I am… I am f*cking livid for this man. This is not a “mistake.” This is not a “bad decision.” This is a sociopathic-level lie. This is a five-year-long gaslight. She let him search for weeks, knowing exactly where the dog was. She let him mourn a “lost” dog that she, in fact, had sentenced to death.

Let’s be real: an “aggressive breed” taken to the pound? That dog didn’t “never get adopted.” That dog was put down, probably within days. And she knew it.

He is, justifiably, “FURIOUS.” He says he’s “mad enough to consider a separation,” and honestly, is that even a question? How do you ever, ever trust someone again after you learn they are capable of this?

So, what does he want? He’s not even demanding a divorce, yet. He has given her an ultimatum. The only way for her to “make it up even a little bit” is for them to get a new dog. This is not an unreasonable request. This is the bare-minimum, “show-me-you-are-not-a-complete-monster” compromise.

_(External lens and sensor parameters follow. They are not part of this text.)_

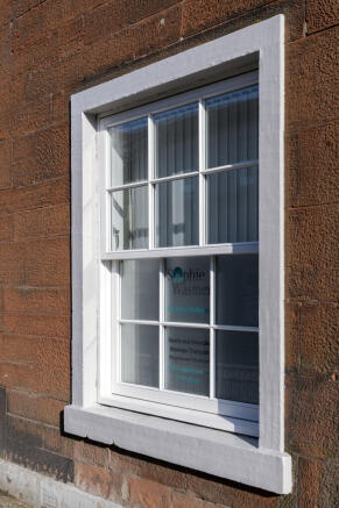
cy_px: 254
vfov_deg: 41.1
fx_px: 678
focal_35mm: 48
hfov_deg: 28.1
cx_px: 170
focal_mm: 48
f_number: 14
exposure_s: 1/80
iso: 100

And her response? After being caught in a life-altering, five-year lie that k!lled his pet? She still “doesn’t want a dog at all.” She’s still complaining. She’s complaining that “she would have to do too much with it.”

This woman is a human-shaped piece of ice. She is not sorry she did it. She is not sorry she lied. She is not sorry she betrayed him. She is just sorry she got caught. And she is still refusing to do the one, single, tiny thing he has asked for to try and mend the Grand Canyon-sized crater she just blew in the middle of their marriage.

He’s not planning to “let up on this one this time.” And good for him.

So, is he the ahole for giving her this ultimatum? Absolutely not. He is not the ahole. He is a saint for not having her and her father arrested for theft. This isn’t about a dog anymore. This is about being married to someone who is capable of looking you in the eye and lying, stone-cold, for half a decade.